Use something like ACF-50 or similar on the bare aluminium after cleaning it up? I don't know how well it stands up in the long term so you might occasionally have to reapply it, but it should reduce the corrosion quite noticeably.
RossD
Dork
1/28/10 7:21 a.m.
< Billy Mays >Cover it in mud, and forget it! < /Billy Mays>
RandyS
Reader
1/28/10 10:44 a.m.
The white crusty stuff is aluminum oxydation. Same as mild steel corrosion - aka "rust".
You treat it the same way. Sand it off and either paint it or seal it so no air or water can get to it.

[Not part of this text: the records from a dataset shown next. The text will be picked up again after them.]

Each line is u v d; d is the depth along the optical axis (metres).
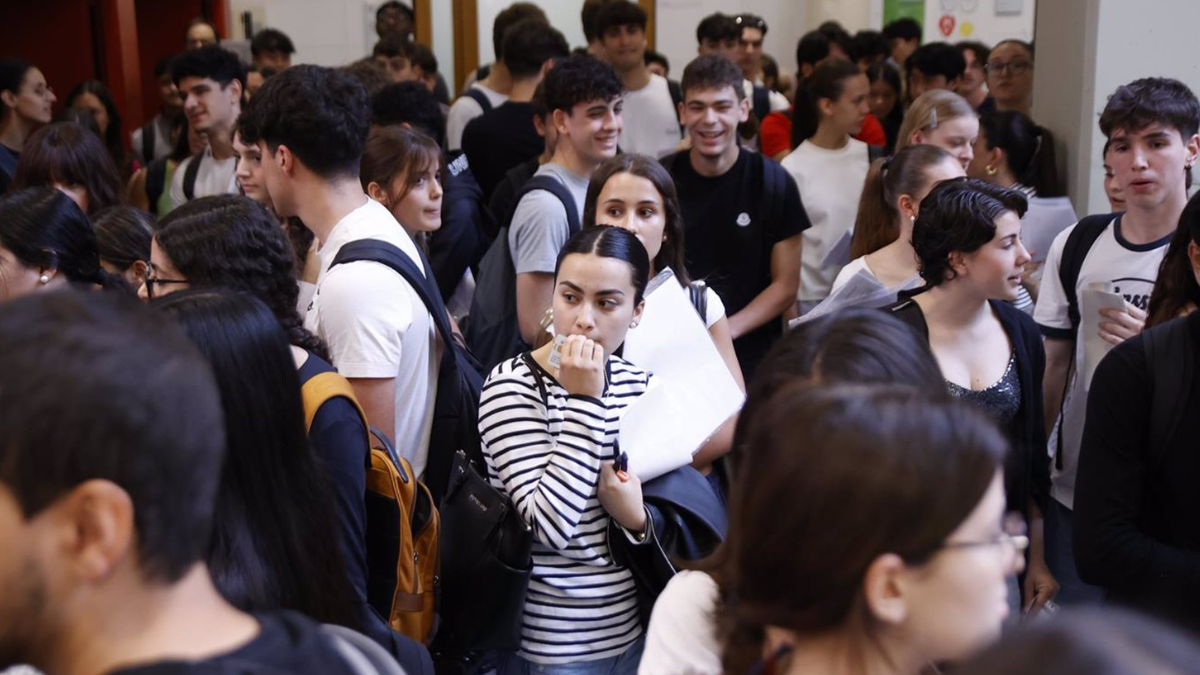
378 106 4.48
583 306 2.40
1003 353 2.64
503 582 2.35
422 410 2.75
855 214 4.60
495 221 4.44
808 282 4.56
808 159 4.70
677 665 1.53
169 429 1.04
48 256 2.52
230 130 4.73
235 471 1.72
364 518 2.12
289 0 9.17
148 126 6.74
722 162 4.07
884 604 1.09
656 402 2.45
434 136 4.54
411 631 2.39
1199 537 2.21
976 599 1.08
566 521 2.25
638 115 5.66
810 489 1.09
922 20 9.02
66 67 6.96
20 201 2.54
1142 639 0.72
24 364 1.00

The vavle cover on a used car I have is the same way. I used a light tough with a wire wheel and some 400 grit sandpaper to knock it down. Then applied a light film of oil to it. Should last that way for a couple of years. If I was looking for a more permenant solution I would have sprayed it with clear.
Jack
SuperDork
1/28/10 11:01 a.m.
A lot depends on the aluminium. The engine cases on my '74 Norton Commando would stay beautiful, if I polished them once a year with Mothers Alum. polish, but some aluminum bits on my cars would start to turn grey again, seemingly within hours. I spent about 20-40 hours (while watching TV) polishing the Norton's cases the first time, but after that, it was an hour a year to keep them up.
Since it takes so long to restore the entire part, I say try cleaning up one area well and try some different things on it.
Jack
you could always clean up and polish.. and then use Zoop seal on it..

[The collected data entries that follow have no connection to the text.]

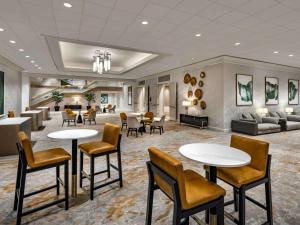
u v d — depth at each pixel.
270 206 1.94
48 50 6.51
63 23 4.23
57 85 21.39
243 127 7.14
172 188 1.42
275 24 4.23
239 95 7.99
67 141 5.70
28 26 4.39
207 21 4.10
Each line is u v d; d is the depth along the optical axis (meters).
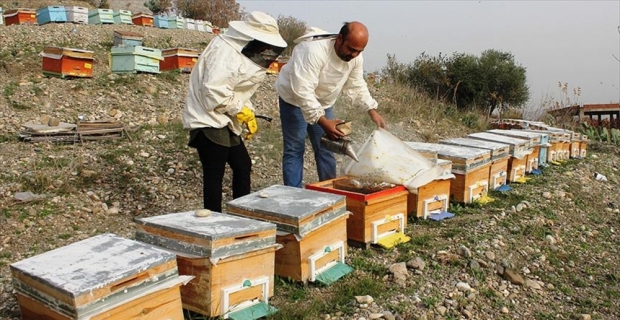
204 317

I have had good success with using the "all in one" wheel and tire cleaner that you spray on and hose off. I usually spray it on and wipe it off, but it does a good job on the aluminum bits and also shines the hoses and black plastic parts. Be careful not to leave it on the plastic too long, I have had it become difficult to clean off if I let it dry completely. It made my aluminum A/C lines look brand new. Also worked well on the irridium coated parts.
If you try this make sure you test a small area first, as I am not sure that the manufacture would warrant this stuff as an engine cleaner!
"all in one" wheel and tire cleaner + Zoop might be the trick
I wouldn't worry about it. You are not the first person to drive a truck where they salt the roads.
the bolts are not aluminum, and that is what is going to give you fits come repair time. It is cosmetic only, it isn't like rust where the corrosion gets deeper, the oxidation will seal the aluminum and it won't get much worse then that.
If you are really bored, just spray the crap out if it with WD40 every few months.
this is interesting.. where in the country was this truck located, how old is it, and how many miles are on it?
My BMW has a 130,000+ miles on it and I bought it in Mass... the aluminum of the head looks pristine. I have to wonder of the aluminum in your truck is of a different quality or the casting was not as clean..
mad_machine wrote:
this is interesting.. where in the country was this truck located, how old is it, and how many miles are on it?
My BMW has a 130,000+ miles on it and I bought it in Mass... the aluminum of the head looks pristine. I have to wonder of the aluminum in your truck is of a different quality or the casting was not as clean..
All my BMWs from the early 80s on have looked brand new under the hood after years and years. This truck is 3yrs old, lived all of 'em in PA. I just passed on the deal. A southern truck is a good reason for a road trip.